Provided material ->
>>
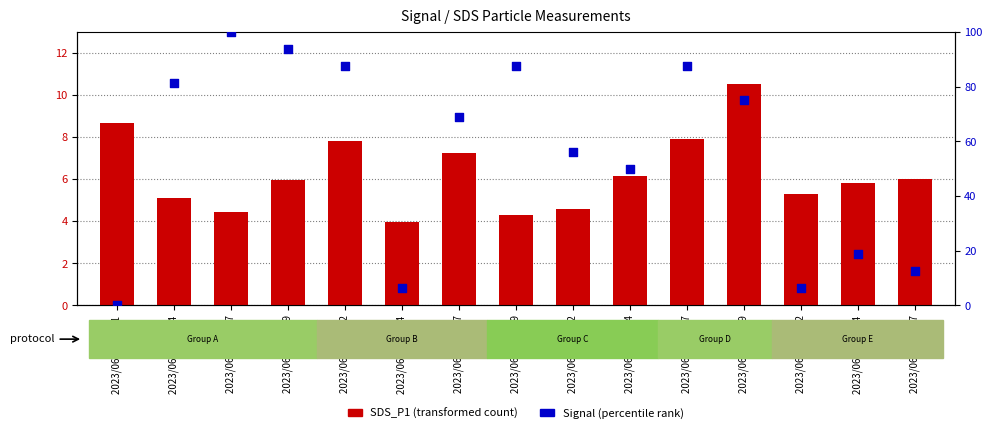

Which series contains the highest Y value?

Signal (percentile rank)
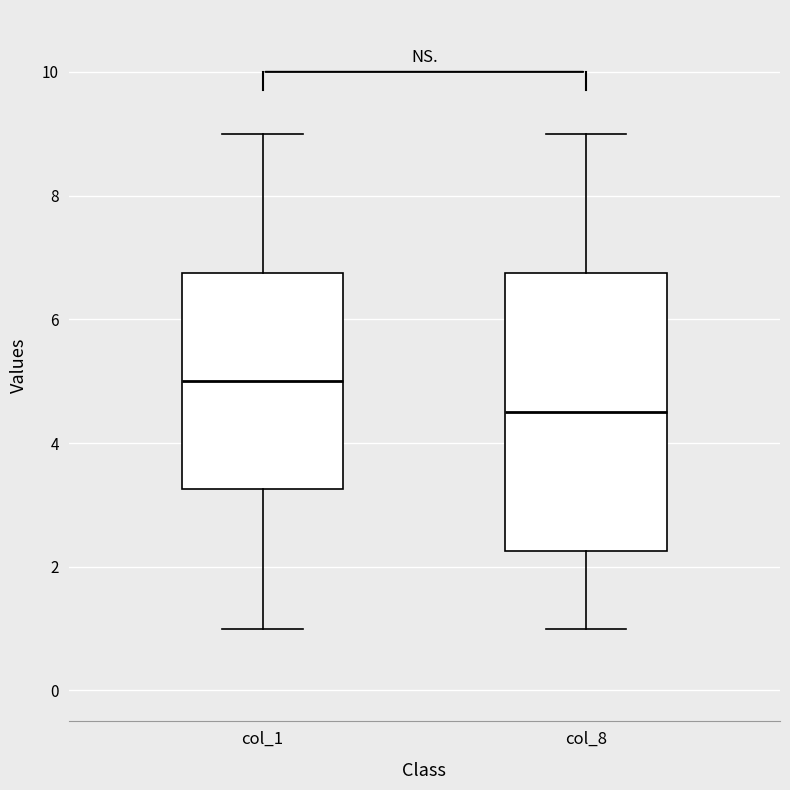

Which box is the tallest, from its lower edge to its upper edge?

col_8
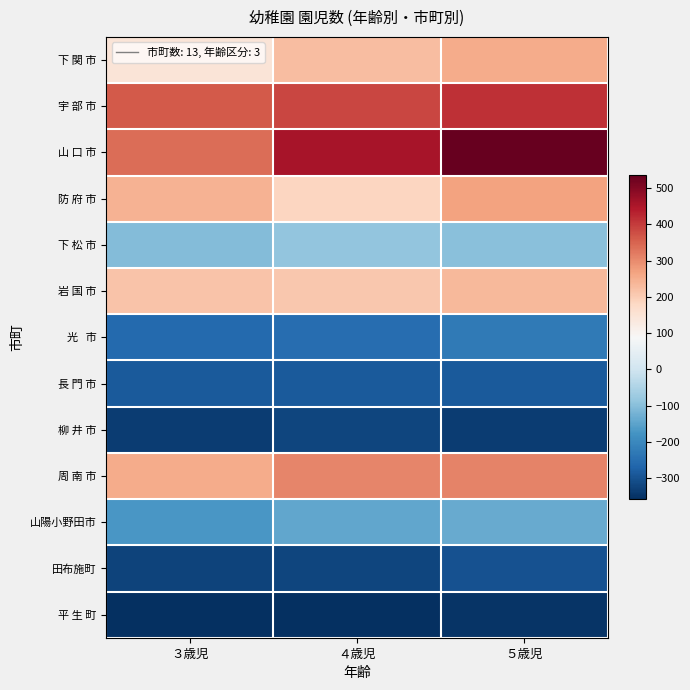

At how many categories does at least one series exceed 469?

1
<<
>>
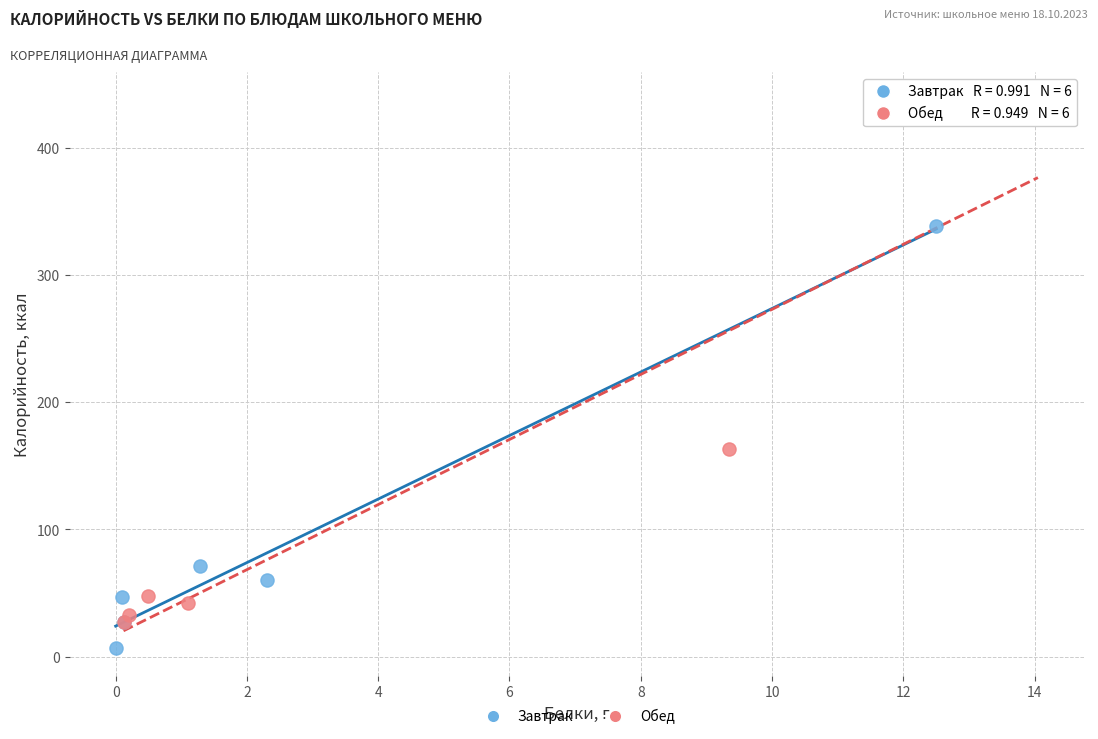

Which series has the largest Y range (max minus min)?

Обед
<<
>>
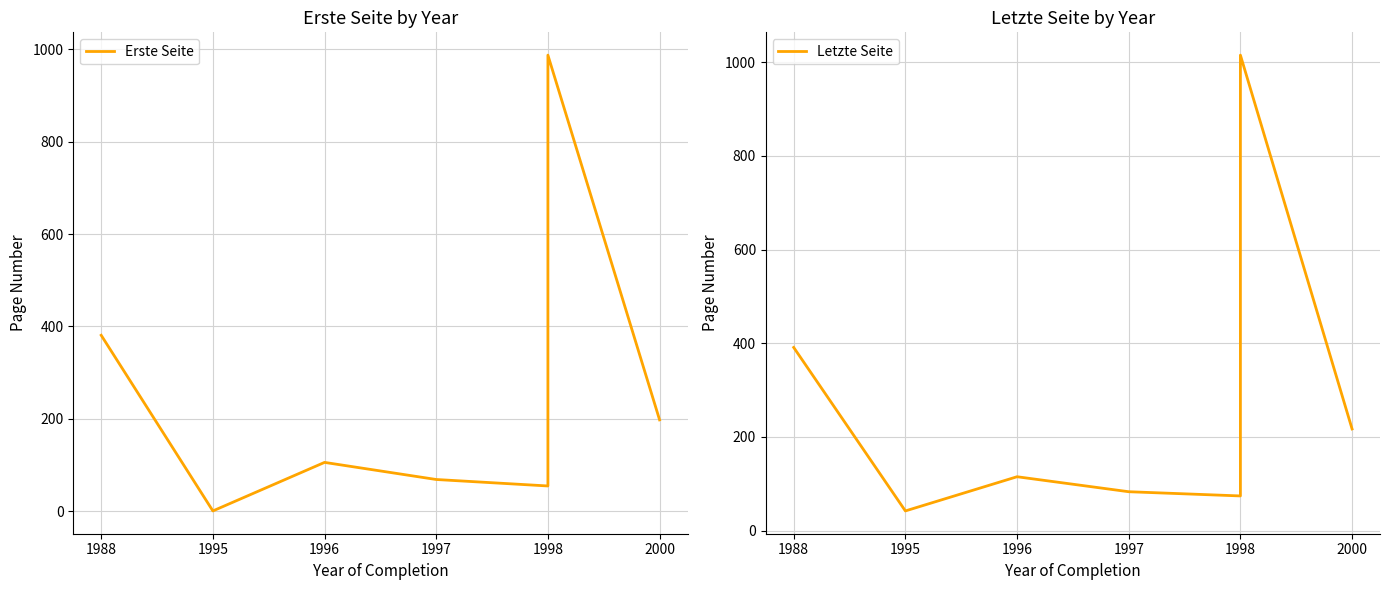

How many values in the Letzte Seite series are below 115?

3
<<
What the task requires -> Turn the lines above, starting at the line containing "Which series contains the highest Y value?" and ending at the line containing "At how many", both included, into a numbered list with blank lines dropped. Leave the pictures out of your list.

Reply ->
1. Which series contains the highest Y value?
2. Signal (percentile rank)
3. Which box is the tallest, from its lower edge to its upper edge?
4. col_8
5. At how many categories does at least one series exceed 469?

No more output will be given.